Molecular mechanisms of neuronal death in ischemia

缺血时神经元死亡的分子机制

• 批准号: 05671158
• 负责人: NOZAKI Kazuhiko
• 金额: $ 1.47万
• 依托单位: KYOTO UNIVERSITY
• 依托单位国家: 日本
• 项目类别: Grant-in-Aid for General Scientific Research (C)
• 财政年份: 1993
• 资助国家: 日本
• 起止时间: 1993 至 1995
• 项目状态: 已结题
• 来源: https://kaken.nii.ac.jp/en/grant/KAKENHI-PROJECT-05671158/
• 关键词: Ischemia; Apoptosis; delayd neuronal death; 神経細胞孔; 分子生物学; ストレス蛋白質; 成長因子; 神経細胞死

In order to elucidate the mechanisms of neuronal death in ischemic brain, we investigated the occurrence of DNA fragmentation in gerbil forebrain ischemia, and evaluated the effects of several specific drugs on DNA fragmentation. Forebrain ischemia was produced by transient occlusion of bilateral common carotid arteries for 10 minutes, and DNA fragmentation was confirmed using TUNEL method on cerebral cortex, caudate-putamen, and CA1 region of hippocampus. Administration of Cycloheximide (protein synthesis inhibitor) and aurintricarboxylic acid (endonuclease inhibitor) blocked the occurrence of DNA fragmentation completely in cerebral cortex and partially in caudate-putamen and hippocampus. Similar effects were observed by the administration of GYKI52466 (non-NMDA receptor inhibitor) and leupeptin (calpain inhibitor), but the administration of MK-801 (NMDA receptor inhibitor) showed no blocking effects. 7 nitro-indazole (NOS inhibitor) did show only minor blocking effects and FK 506 showed marked blocking effects.In order to examine the involvement of ICE family, a family of apoptosis-related gene, on ischemic neuronal death, the expression ICE and YAMA gene was measured by northern blotting after rat focal ischemia. The amount of ICE mRNA did not change after ischemia, but Messenger RNA of YAMA was markedly increased 10-20 hours after ischemia.We are now producing the reproduciblc mouse ischemic model to evaluate the involvement of apotosis-related gene on ishemic neuronal death.
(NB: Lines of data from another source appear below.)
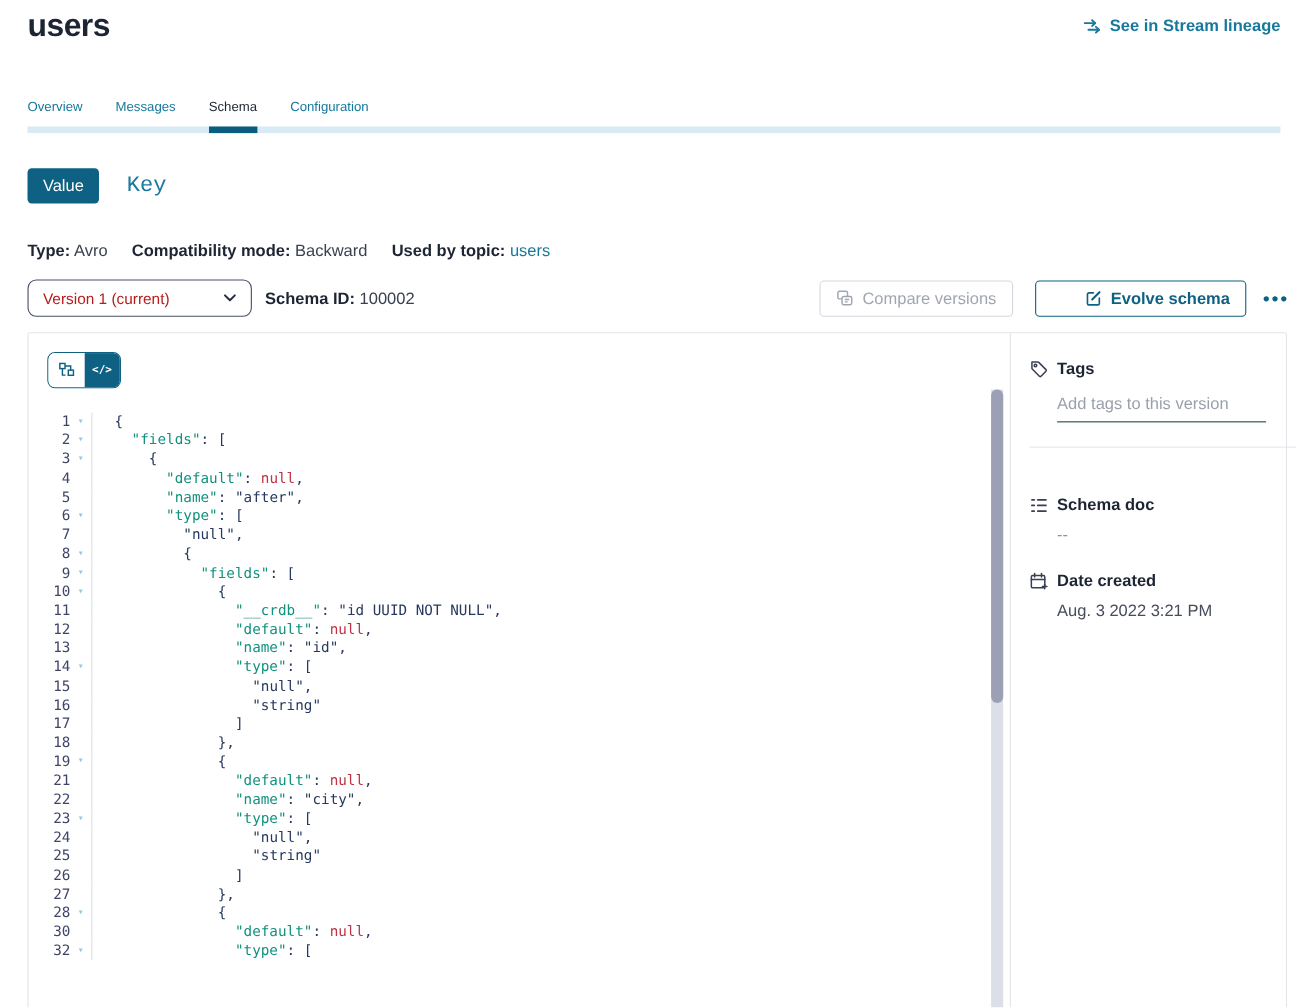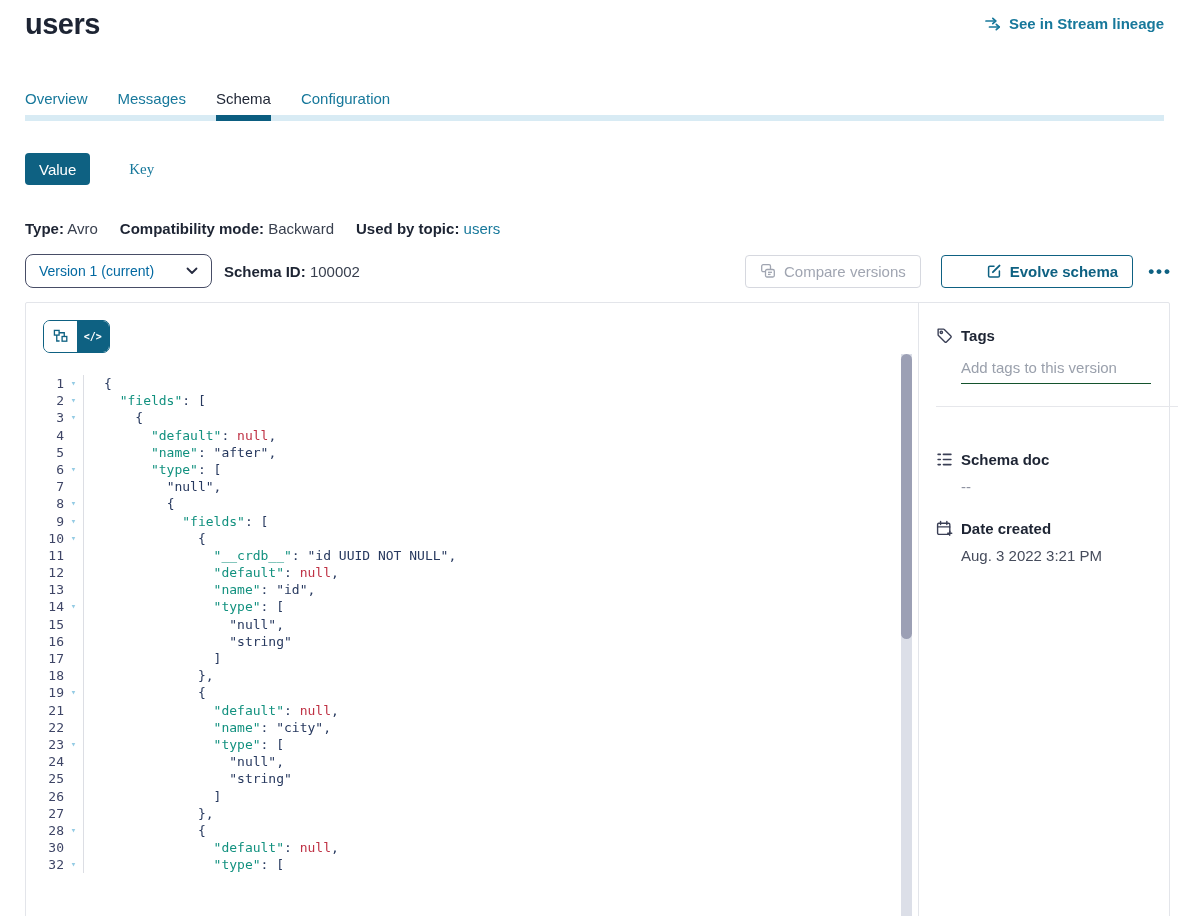--- a/index.html
+++ b/index.html
@@ -22,7 +22,7 @@
   .tabs{position:absolute;top:90px;left:25px;right:25px;height:31px;}
   .tabs .bar{position:absolute;left:0;right:0;top:25px;height:6px;background:var(--tab-bar);}
   .tablist{display:flex;gap:30px;position:relative;}
-  .tab{position:relative;height:25px;font-size:15px;color:var(--link);cursor:pointer;text-decoration:none;}
+  .tab{position:relative;height:25px;font-size:12px;color:var(--link);cursor:pointer;text-decoration:none;}
   .tab.active{color:var(--ink);font-weight:500;}
   .tab.active::after{content:"";position:absolute;left:0;right:0;top:25px;height:6px;background:#0b5d80;z-index:1;}
 

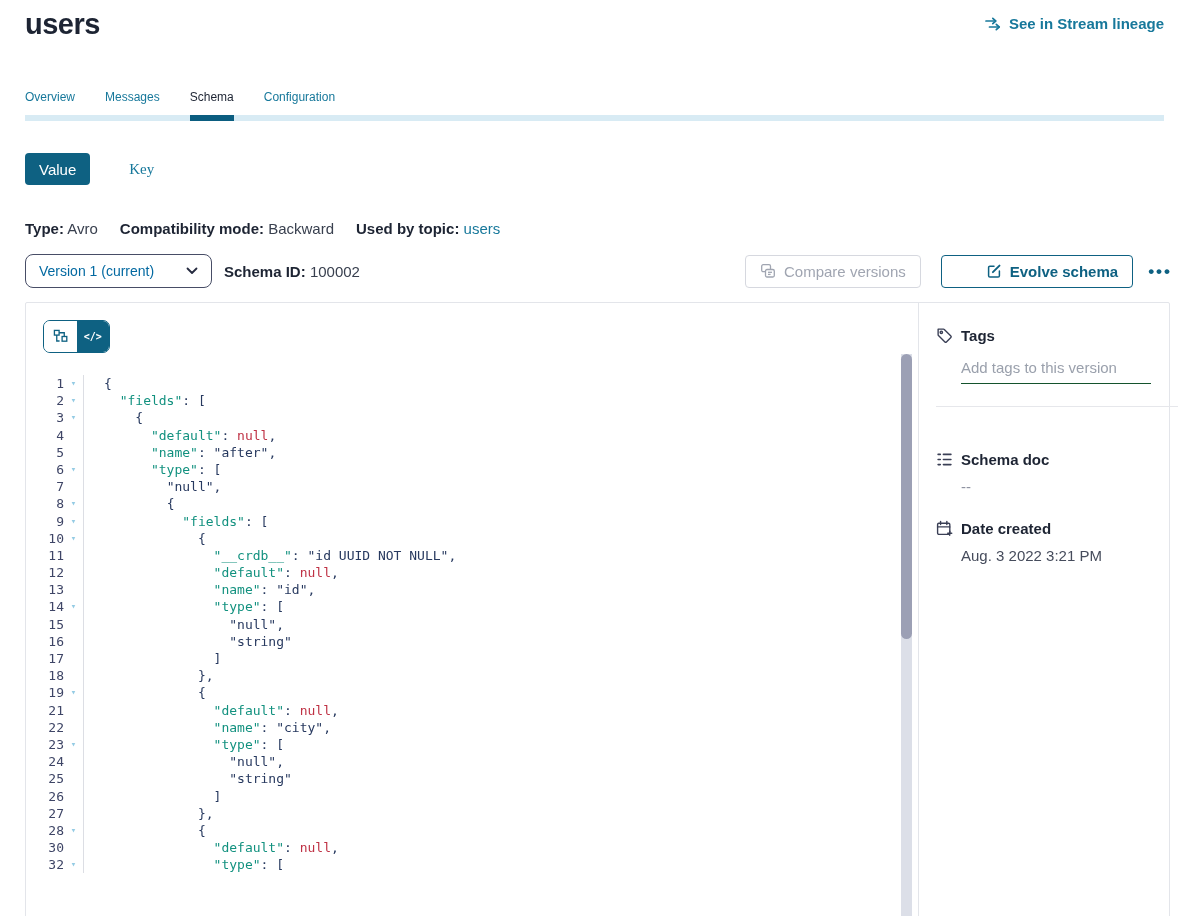--- a/index.html
+++ b/index.html
@@ -30,8 +30,8 @@
   .vk{position:absolute;top:153px;left:25px;display:flex;align-items:center;}
   .vk .value-btn{min-width:56px;height:32px;border:none;border-radius:4px;background:var(--accent);
     color:#fff;font-size:15px;font-family:inherit;padding:0 14px;cursor:pointer;}
-  .vk .key-btn{background:none;border:none;color:var(--link);font-size:15px;font-family:Liberation Serif, serif;
-    margin-left:39px;cursor:pointer;}
+  .vk .key-btn{background:none;border:none;color:var(--link);font-size:20px;font-family:Liberation Mono, monospace;
+    margin-left:25px;cursor:pointer;}
 
   
   .meta{position:absolute;top:220px;left:25px;font-size:15px;display:flex;gap:22px;color:var(--body);}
为了阐明缺血性大脑中神经元死亡的机制，我们研究了沙鼠前脑缺血中DNA碎片的发生，并评估了几种特定药物对DNA碎片化的影响。前脑缺血是通过双侧共同的颈动脉暂时闭塞10分钟产生的，并使用TUNEL方法在脑皮层，尾状甲状腺素和海马的CA1区域确认DNA片段化。施用环己酰亚胺（蛋白质合成抑制剂）和甲酸羧酸（核酸内切酶抑制剂）完全阻断了大脑皮层中DNA碎片的发生，部分在尾状甲状腺素和海马中部分阻止了DNA碎片。通过给药GYKI52466（非NMDA受体抑制剂）和亮肽素（Calpain抑制剂）观察到了类似的影响，但是MK-801（NMDA受体抑制剂）的施用显示没有阻塞效应。 7硝基 - 诱导剂（NOS抑制剂）确实仅显示出较小的阻塞效应，FK 506显示出明显的阻塞效应。缺血后，冰mRNA的量没有变化，但是在缺血后10-20小时明显增加了YAMA的Messenger RNA。我们现在正在产生repoduciblc小鼠缺血模型，以评估与凋亡相关基因在等性神经元死亡上的参与。

项目成果

Shogo Nishi: "Ischemic tolerance due to the induction of HSP70 in" Brain Research. 615. 281-288 (1993)
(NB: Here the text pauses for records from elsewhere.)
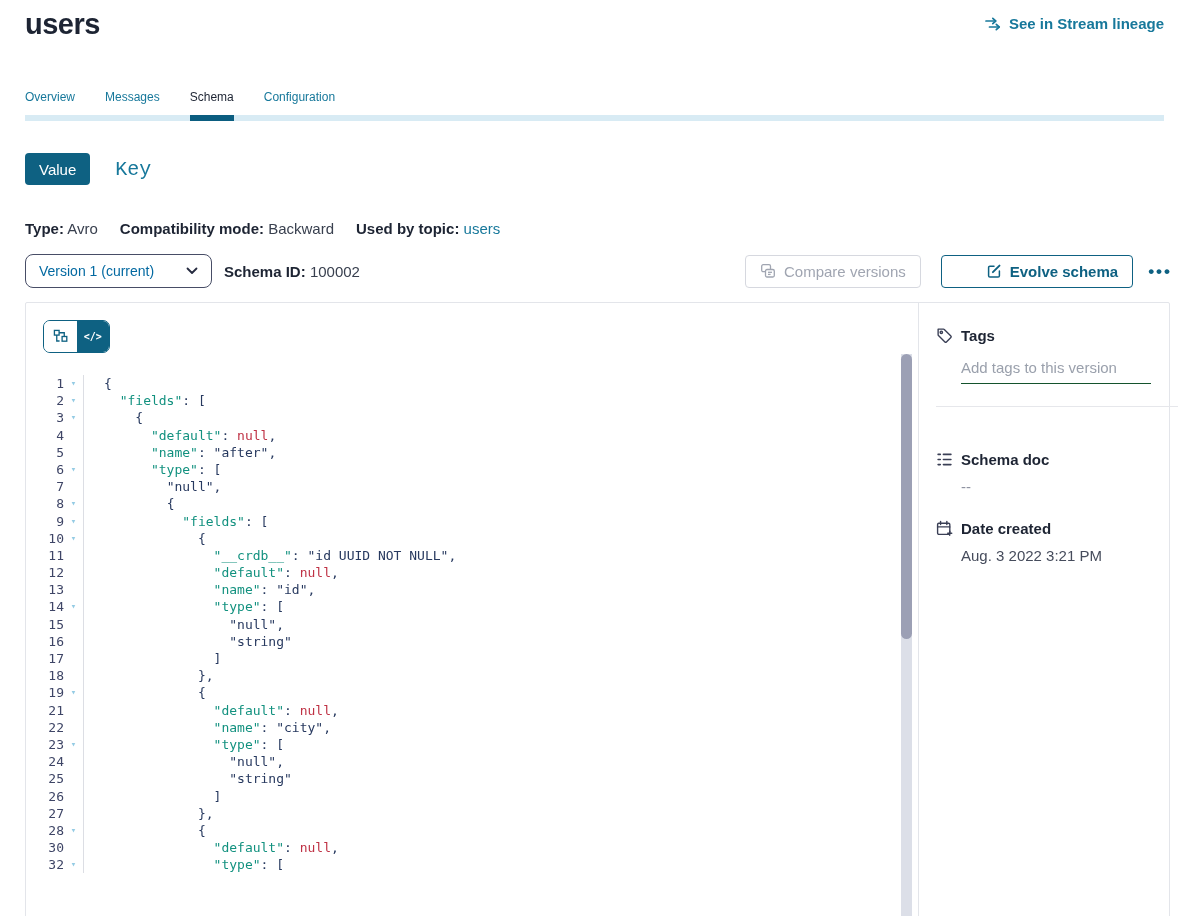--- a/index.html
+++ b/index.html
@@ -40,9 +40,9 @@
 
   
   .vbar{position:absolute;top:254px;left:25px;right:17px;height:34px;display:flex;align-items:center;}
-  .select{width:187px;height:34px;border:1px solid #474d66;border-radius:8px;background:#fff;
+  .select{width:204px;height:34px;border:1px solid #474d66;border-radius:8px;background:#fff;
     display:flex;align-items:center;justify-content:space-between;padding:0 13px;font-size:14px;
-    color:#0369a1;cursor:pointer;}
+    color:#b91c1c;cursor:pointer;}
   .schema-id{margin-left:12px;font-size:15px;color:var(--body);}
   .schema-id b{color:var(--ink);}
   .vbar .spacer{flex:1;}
Shogo Nishi：“脑研究中由于 HSP70 的诱导而产生缺血耐受性”。

T.Tokime et al: "Neuro protective effect of FK506 on transient global ischemia in gerbil" Neuro science Letters. (in press).

T.Tokime 等人：“FK506 对沙鼠短暂性整体缺血的神经保护作用”神经科学快报。
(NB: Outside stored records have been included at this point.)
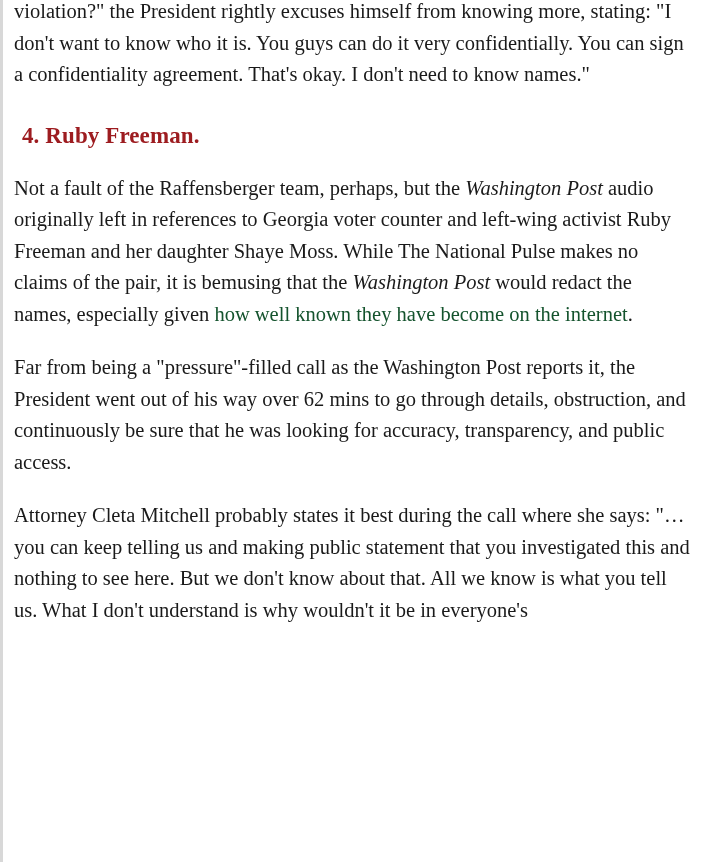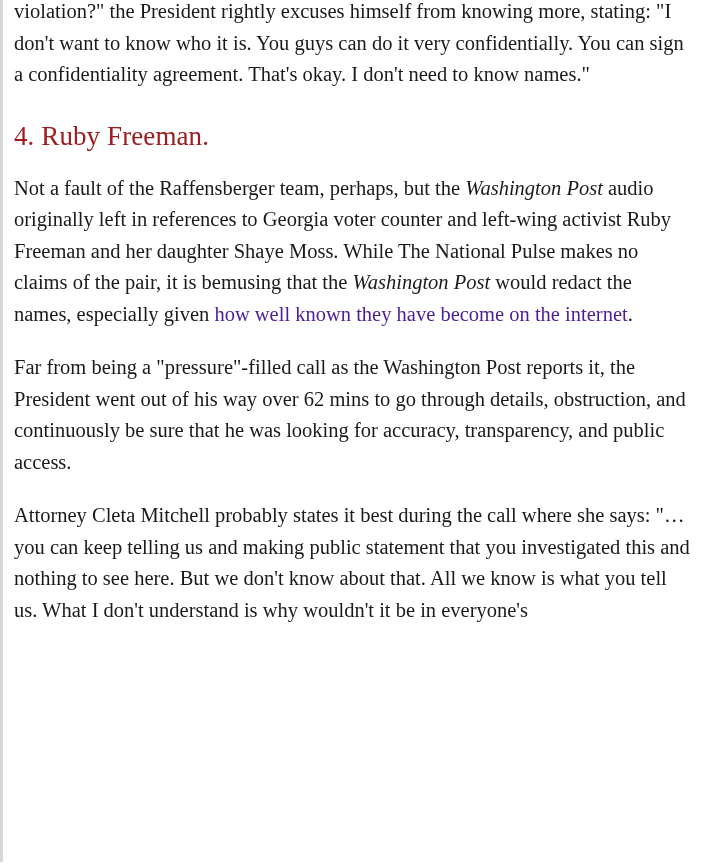--- a/index.html
+++ b/index.html
@@ -40,10 +40,10 @@
     margin-top: -4px;
   }
   h3 {
-    margin: 0 0 22px 0;
-    font-size: 27px;
+    margin: 0 0 22px 8px;
+    font-size: 23px;
     line-height: 30px;
-    font-weight: normal;
+    font-weight: bold;
     color: #9d1c20;
     letter-spacing: 0.1px;
   }

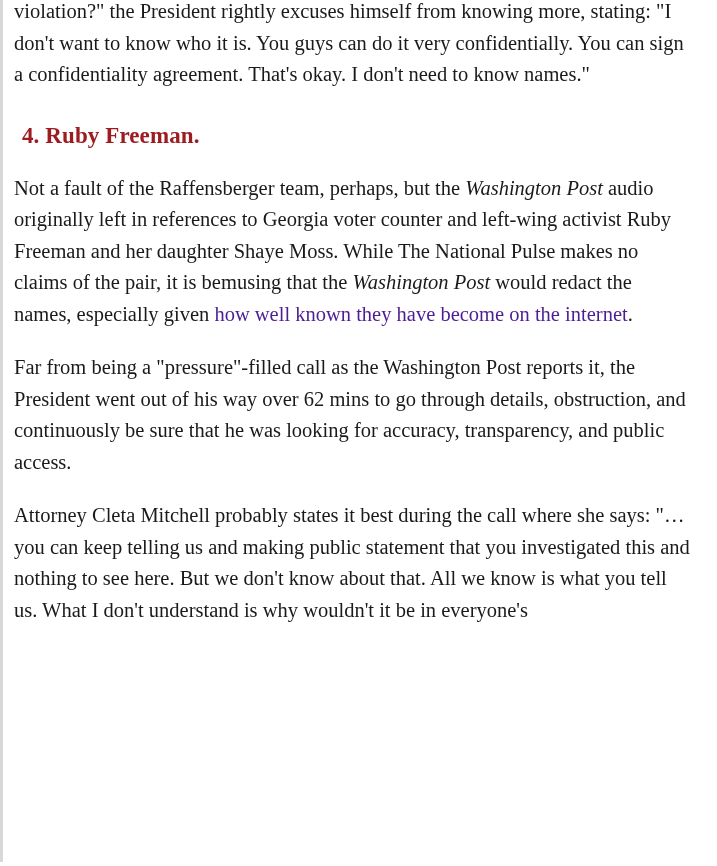--- a/index.html
+++ b/index.html
@@ -57,7 +57,7 @@
     font-style: italic;
   }
   a.inline-link {
-    color: #4c1d95;
+    color: #14532d;
     text-decoration: none;
   }
 </style>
Koji Iihara: "Ischeinia induces the expresston of PDGF-B chain" Journal of Cerebral Blcod Flow Metab. 14. 818-824 (1994)

Koji Iihara：“Ischeinia 诱导 PDGF-B 链的表达”Journal of Cerebral Blcod Flow Metab。

T. Tokime: "Neuroprotective effect of FK506 on transient Shobal ischemia in gerbil." Neuroscience Letters. (in press).

T. Tokime：“FK506 对沙鼠短暂 Shobal 缺血的神经保护作用。”

Koji Iihara: "Ischemia induces the expression of PDGF-B chain in neurons..." Journal of Cerebral blood Flow and Metabolism. (発表予定). (1994)

Koji Iihara：“缺血诱导神经元中 PDGF-B 链的表达......”《脑血流与代谢杂志》（即将出版）。